After finishing eighth and one spot away from European football in the previous campaign, there was plentiful reason for optimism going into the 1998/99 campaign for West Ham United fans.
There was a sense of promise under the managerial class of Harry Redknapp; that coupled with a talented group of players made this West Ham outfit one to take seriously.
And the Hammers made some new additions heading into the new season. Shaka Hislop, Neil Ruddock, Ian Wright and Marc Keller all arrived to bolster Redknapp’s squad and give the Irons the best possible chance of achieving a European spot.
The mid-season also saw more arrivals in east London, most notably the introduction of Paolo Di Canio. However, there were departures of key players during the course of the season; veteran defender Tim Breacker, Adam Impey and unsettled striker John Hartson.
Joe Cole emerged onto the first-team scene, making eight Premier League appearances and featuring once in the FA Cup.

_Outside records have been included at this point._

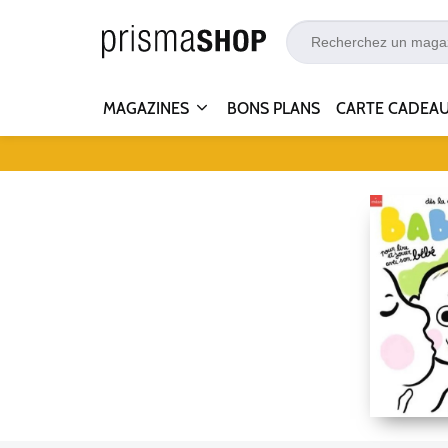
MAGAZINES
BONS PLANS
CARTE CADEA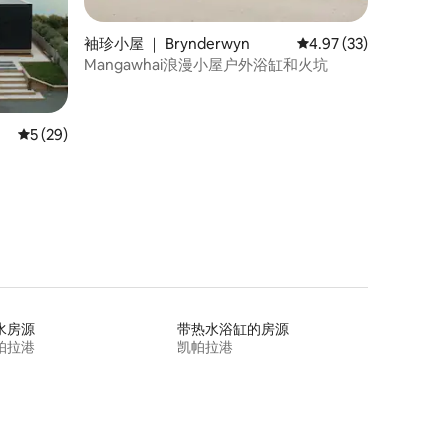
袖珍小屋 ｜ Brynderwyn
平均评分 4.97 分（满分
4.97 (33)
Mangawhai浪漫小屋户外浴缸和火坑
平均评分 5 分（满分 5 分），共 29 条评价
5 (29)
水房源
带热水浴缸的房源
帕拉港
凯帕拉港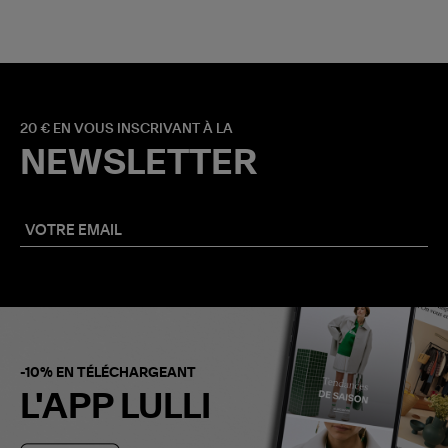
20 € EN VOUS INSCRIVANT À LA
NEWSLETTER
-10% EN TÉLÉCHARGEANT
L'APP LULLI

Despite those departures, though, West Ham were in an excellent place to mount a serious push for European football – and that’s exactly what they did. Redknapp’s side finished fifth in the Premier League, which to date is the club’s second-best placing ever in the top-flight. It also meant the Hammers secured UEFA Cup qualification and would return to European competition after a 19-year absence.
Bizarrely, West Ham finished the season with negative goal difference and only finished one point better off than the previous campaign. That did not matter, though, as 16 wins, nine draws and 13 losses was enough to place them fifth between Leeds United and Aston Villa.
Although Upton Park was not the fortress it was in the 1997/98 season – where the Hammers lost just two Premier League games – it was still an impressive record, winning 11 of their 19 home encounters in the top-flight.
Performances in the cup competitions were disappointing. West Ham were eliminated in the second round of the League Cup by Northampton Town, while Swansea City knocked the Hammers out of the FA Cup in the third round. However, the priority was achieving a European spot, so this can be easily forgiven by the claret and blue faithful.
Overall, it was a thoroughly successful campaign. Finishing fifth in the Premier League is never an easy task, but Redknapp’s side played some outstanding football throughout the season to achieve it and place West Ham back in European competition.